Kritik: Besonders in diesem Punkt trifft der Gesetzesentwurf auf reichlich Gegenwind. Die Strafverteidigervereinigungen bezeichnen den Titel der „Vereinfachung des Beweisantragsrechts“ als Euphemismus. Vielmehr werde nicht das Beweisantragsrecht vereinfacht, sondern die tatrichterliche Handhabe, sich Beweisanträgen einfacher zu „entledigen“. Zudem würden Beweisanträge selbst komplizierter, wenn das Merkmal der Konnexität Gesetz werde.
Besonders deutliche Worte findet man für das Vorhaben, die tatrichterliche Annahme einer Verschleppungsabsicht der revisionsrichterlichen Kontrolle entziehen zu wollen. So werde das Beweisantragsrecht in einer Weise enthauptet, wie dies zuvor nur in der rechtsstaatsfreien Zeit zwischen 1933 bis 1945 der Fall gewesen sei.
So sei das Beweisantragsrecht als notwendig erkanntes Korrektiv zur inquisitionsrichterlichen Macht der Tatrichter entwickelt worden und damit gleichsam auch eine Schöpfung revisionsrichterlicher Kontrolle des Tatrichters. Nur das von einem ehemaligen Oberstaatsanwalt vertretene rechtspolitische Programm der AfD gehe in diesem Sinne noch einen Schritt weiter (Abschaffung der Revision und Ersetzung durch eine Annahmeberufung).
In der Tat darf unter rechtsstaatlichen Gesichtspunkten nicht vergessen werden, dass das Beweisantragsrecht in der Hauptverhandlung von überragender Bedeutung und Wichtigkeit ist, um dem staatsanwaltschaftlich geprägten Ermittlungsverfahren etwas entgegensetzen zu können.

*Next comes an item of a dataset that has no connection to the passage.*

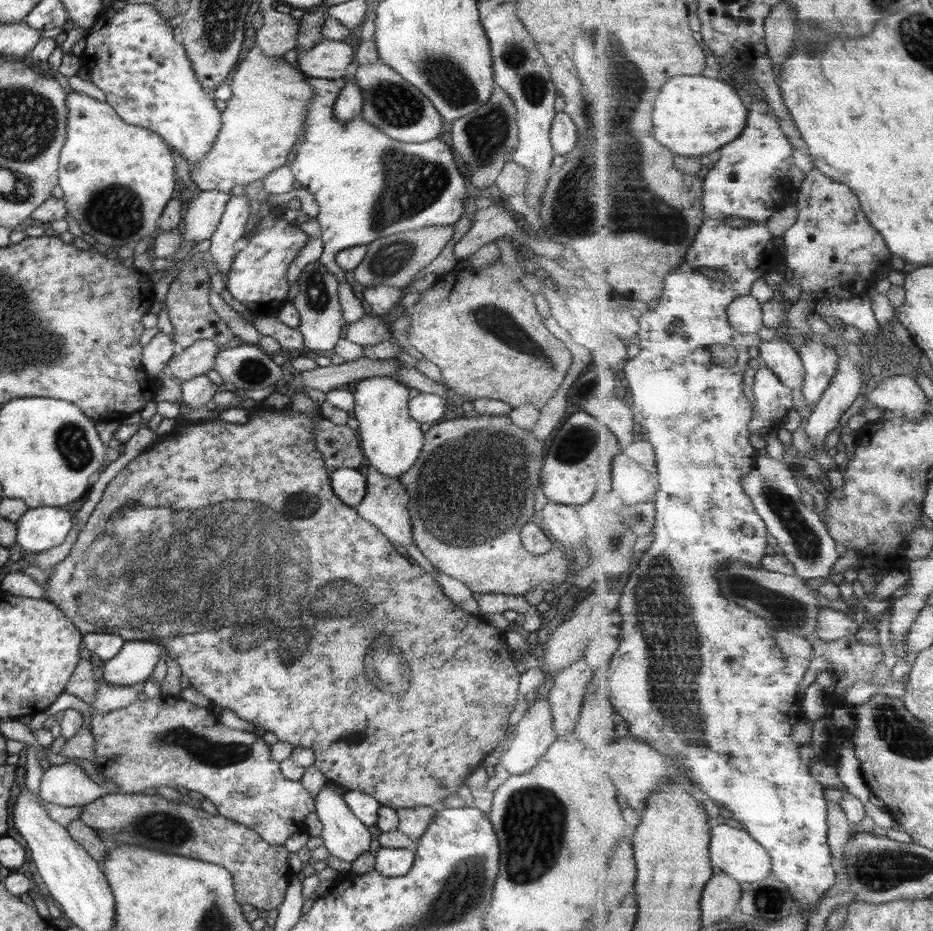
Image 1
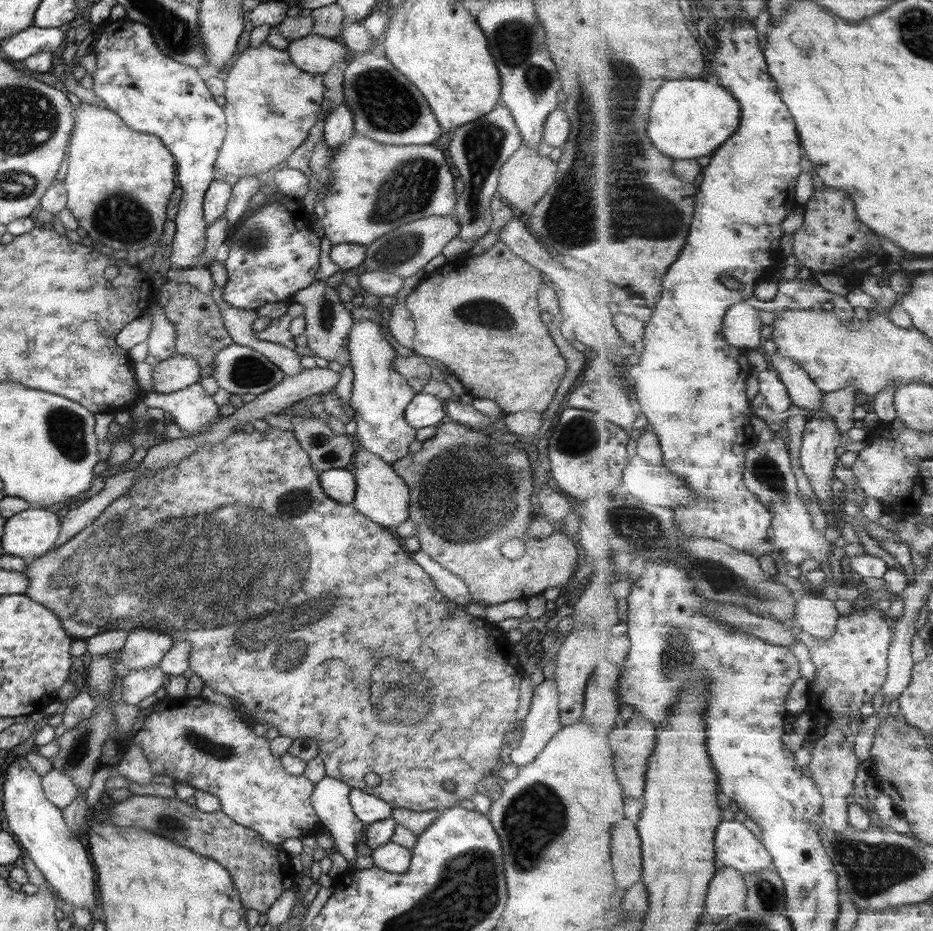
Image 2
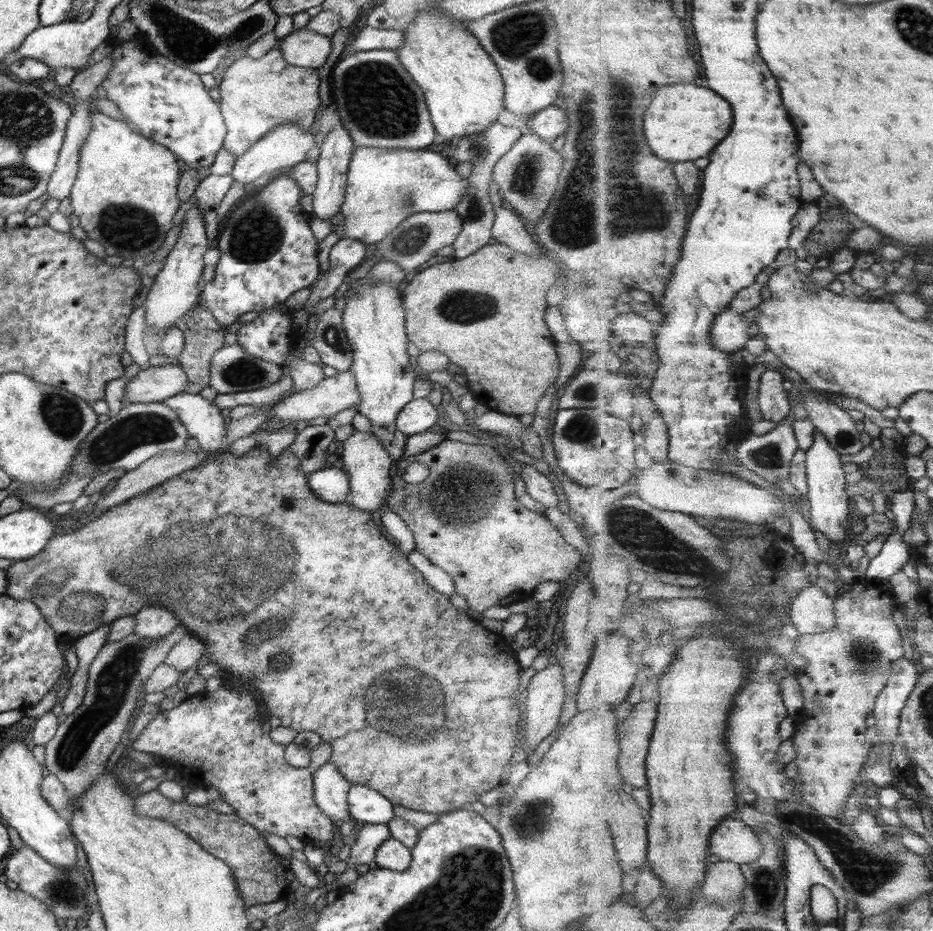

Dabei darf es keine Rolle spielen, ob die Beweisanträge lediglich auf Vermutungen beruhen. In der Praxis ist zu befürchten, dass Beweisanträge immer häufiger deshalb zurückgewiesen werden, weil sie angeblich „ins Blaue hinein“ gestellt worden seien. Dabei entspricht es der ständigen Rechtsprechung des BGH, dass mit einem Beweisantrag zulässigerweise auch Tatsachen unter Beweis gestellt werden können, welche der Antragsteller lediglich vermutet oder für möglich hält.
Auch hier kann nicht nachvollzogen werden, warum der Gesetzgeber nach seinen massiven Einschnitten vor zwei Jahren bereits wieder tätig werden will. Mit der Fristsetzungsbefugnis des § 244 Abs. 6 StPO ist schließlich gerade erst ein neues Instrument entwickelt worden.
Sollte die geplanten Änderungen tatsächlich in Gesetzesform gegossen werden, wäre ein richterlicher Missbrauch nicht unwahrscheinlich – insbesondere vor dem Hintergrund, dass eine revisionsrechtliche Kontrolle nicht möglich wäre und sich Gerichte „Scheinbeweisanträgen“ bereits jetzt problemlos erwehren können.